# ASSIGNMENT:
Look through the data below. Collect every line where the word "will" occurs.

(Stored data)
........
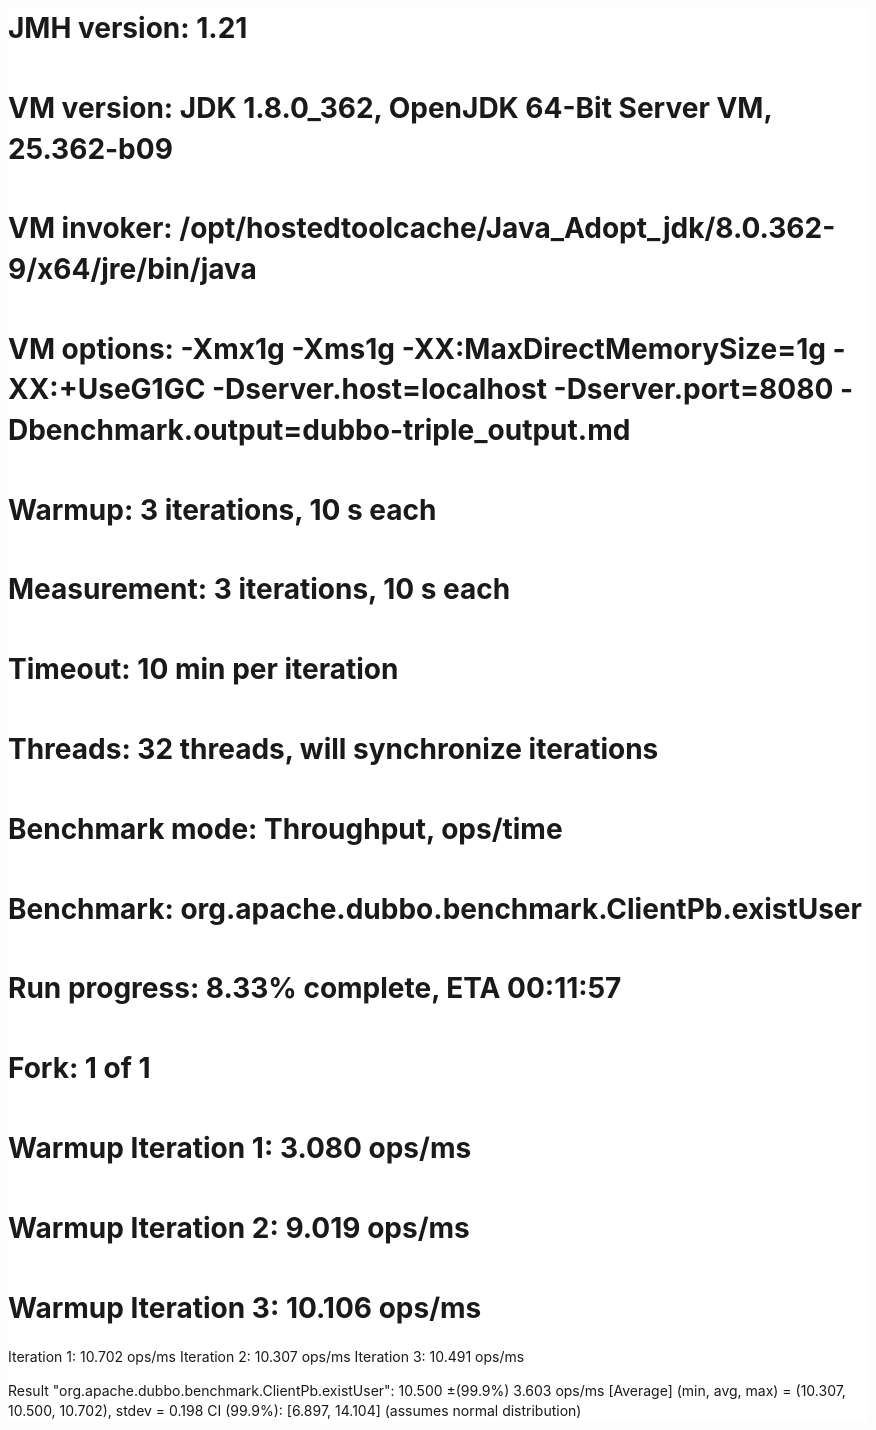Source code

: 
# JMH version: 1.21
# VM version: JDK 1.8.0_362, OpenJDK 64-Bit Server VM, 25.362-b09
# VM invoker: /opt/hostedtoolcache/Java_Adopt_jdk/8.0.362-9/x64/jre/bin/java
# VM options: -Xmx1g -Xms1g -XX:MaxDirectMemorySize=1g -XX:+UseG1GC -Dserver.host=localhost -Dserver.port=8080 -Dbenchmark.output=dubbo-triple_output.md
# Warmup: 3 iterations, 10 s each
# Measurement: 3 iterations, 10 s each
# Timeout: 10 min per iteration
# Threads: 32 threads, will synchronize iterations
# Benchmark mode: Throughput, ops/time
# Benchmark: org.apache.dubbo.benchmark.ClientPb.existUser

# Run progress: 8.33% complete, ETA 00:11:57
# Fork: 1 of 1
# Warmup Iteration   1: 3.080 ops/ms
# Warmup Iteration   2: 9.019 ops/ms
# Warmup Iteration   3: 10.106 ops/ms
Iteration   1: 10.702 ops/ms
Iteration   2: 10.307 ops/ms
Iteration   3: 10.491 ops/ms


Result "org.apache.dubbo.benchmark.ClientPb.existUser":
  10.500 ±(99.9%) 3.603 ops/ms [Average]
  (min, avg, max) = (10.307, 10.500, 10.702), stdev = 0.198
  CI (99.9%): [6.897, 14.104] (assumes normal distribution)
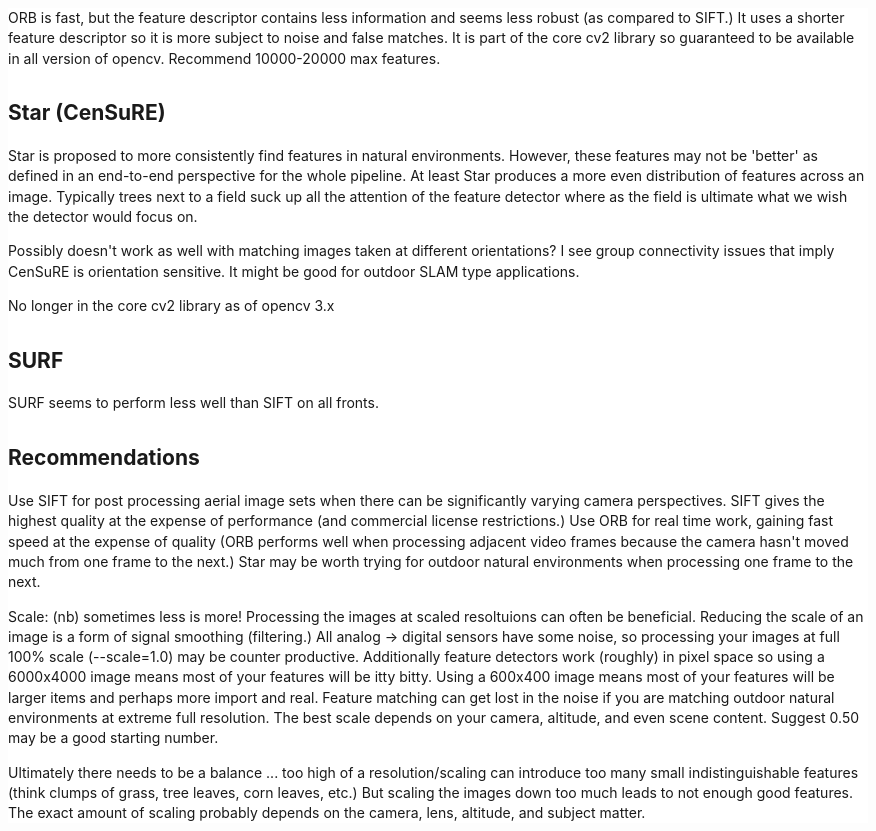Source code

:   ORB is fast, but the feature descriptor contains less information
  and seems less robust (as compared to SIFT.)  It uses a shorter
  feature descriptor so it is more subject to noise and false matches.
  It is part of the core cv2 library so guaranteed to be available in
  all version of opencv.  Recommend 10000-20000 max features.

  ## Star (CenSuRE)

  Star is proposed to more consistently find features in natural
  environments.  However, these features may not be 'better' as
  defined in an end-to-end perspective for the whole pipeline.  At
  least Star produces a more even distribution of features across an
  image.  Typically trees next to a field suck up all the attention of
  the feature detector where as the field is ultimate what we wish the
  detector would focus on.

  Possibly doesn't work as well with matching images taken at
  different orientations?  I see group connectivity issues that imply
  CenSuRE is orientation sensitive.  It might be good for outdoor SLAM
  type applications.

  No longer in the core cv2 library as of opencv 3.x
   
  ## SURF

  SURF seems to perform less well than SIFT on all fronts.

  ## Recommendations

  Use SIFT for post processing aerial image sets when there can be
  significantly varying camera perspectives.  SIFT gives the highest
  quality at the expense of performance (and commercial license
  restrictions.)  Use ORB for real time work, gaining fast speed at
  the expense of quality (ORB performs well when processing adjacent
  video frames because the camera hasn't moved much from one frame to
  the next.)  Star may be worth trying for outdoor natural
  environments when processing one frame to the next.

  Scale: (nb) sometimes less is more!  Processing the images at scaled
  resoltuions can often be beneficial.  Reducing the scale of an image
  is a form of signal smoothing (filtering.)  All analog -> digital
  sensors have some noise, so processing your images at full 100%
  scale (--scale=1.0) may be counter productive.  Additionally feature
  detectors work (roughly) in pixel space so using a 6000x4000 image
  means most of your features will be itty bitty.  Using a 600x400
  image means most of your features will be larger items and perhaps
  more import and real.  Feature matching can get lost in the noise if
  you are matching outdoor natural environments at extreme full
  resolution.  The best scale depends on your camera, altitude, and
  even scene content.  Suggest 0.50 may be a good starting number.

  Ultimately there needs to be a balance ... too high of a
  resolution/scaling can introduce too many small indistinguishable
  features (think clumps of grass, tree leaves, corn leaves, etc.)
  But scaling the images down too much leads to not enough good
  features.  The exact amount of scaling probably depends on the
  camera, lens, altitude, and subject matter.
........
# EXPECTED ANSWER:
# Threads: 32 threads, will synchronize iterations
  means most of your features will be itty bitty.  Using a 600x400
  image means most of your features will be larger items and perhaps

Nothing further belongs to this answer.